If you are talking about drives dropping from a RAID array that as to do with the timeout set in Western Digitals Firmware (only on some drives, and will not effect a non RAID disk).


Message edited by Snipergod87 on 01-05-2011 at 05:37:01 PM
Reply to Snipergod87

The strict answer to your question is Yes. For example, I lost a Seagate 7200.12 drive on an Asus mobo. Some things you should know about seeing strings of message on similar failures, so that you can take them with a grain of salt:

1) If a brand is popular, you will almost certainly see failure reports. If someone ships 100 million drives, it's likely that a few will fail.

2) If Brand X fails while you are running Call of Duty, and you post it, this may elicit coincidental reports of other Brand X drives failing during gameplay.

On the other hand, note that the 7200.11 series actually was a disaster.

Reply to WyomingKnott

Can't comment on ASUS, but I between the ones in my system and external ones used for backup and archiving I have 7 WD drives ranging from 500GB to 2TB - none of them have ever given me any problems.

Reply to sminlal

Well, I worked hard over the weekend and today. I've concluded the ASUS mobo/WD HDD combination has nothing to do with the problem. JUst a coincidence...or as someone put it....if someone sells 100 drives, they are bound to have some bad ones.

I stepped back and set up my computer with it's last "good" configuration.
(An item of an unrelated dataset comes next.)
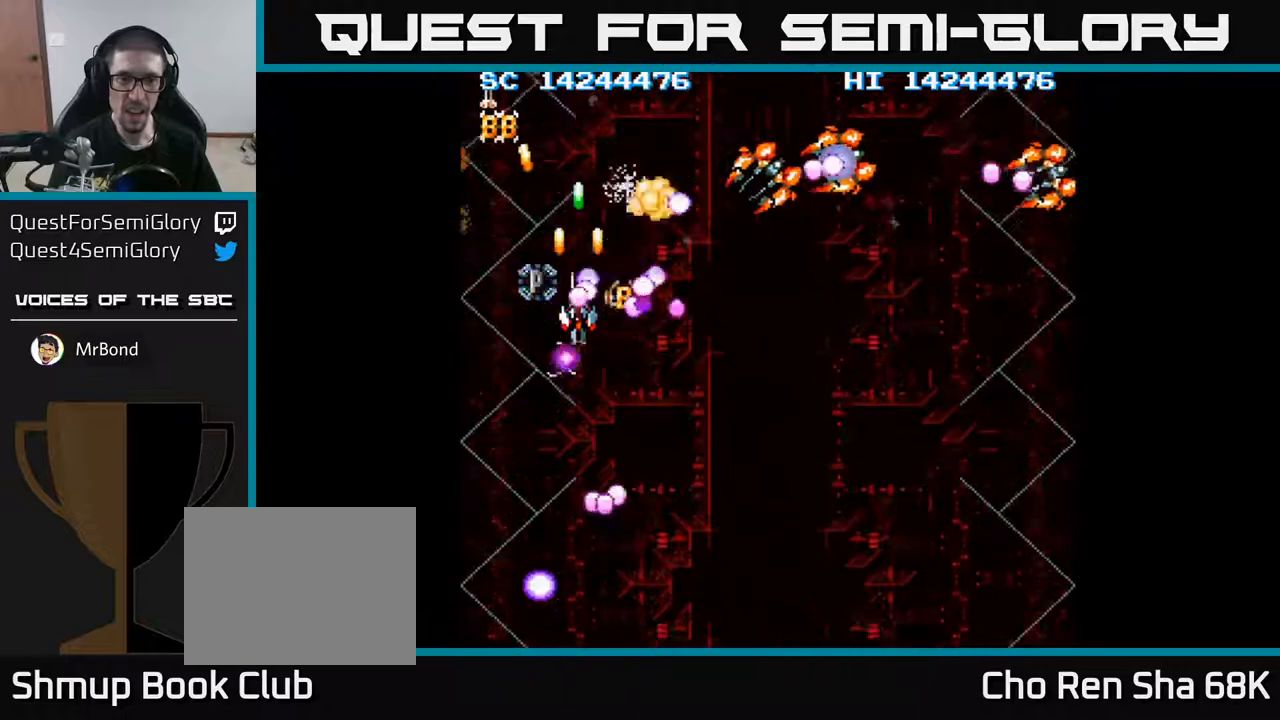
{"buttons": ["A"], "events": [[217, "DPAD_DOWN", "down"], [250, "DPAD_DOWN", "up"]]}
That included installing 32-bit VISTA instead of an upgrade to 64-bit Win-7. Did this as a result of an article online about WIn7 missing system partitions and a detailed look at my hard drive configurations. I've had a couple false blue screen errors but otherwise it's worked fine. FYI, I have 9 WD HDD (long story) on an ASUS P7P55D-PRO mobo. I've probably gone through 50 WD HDD over the years starting with a 20MB drive and had some go bad....but all were covered and replaced under WD's warranty.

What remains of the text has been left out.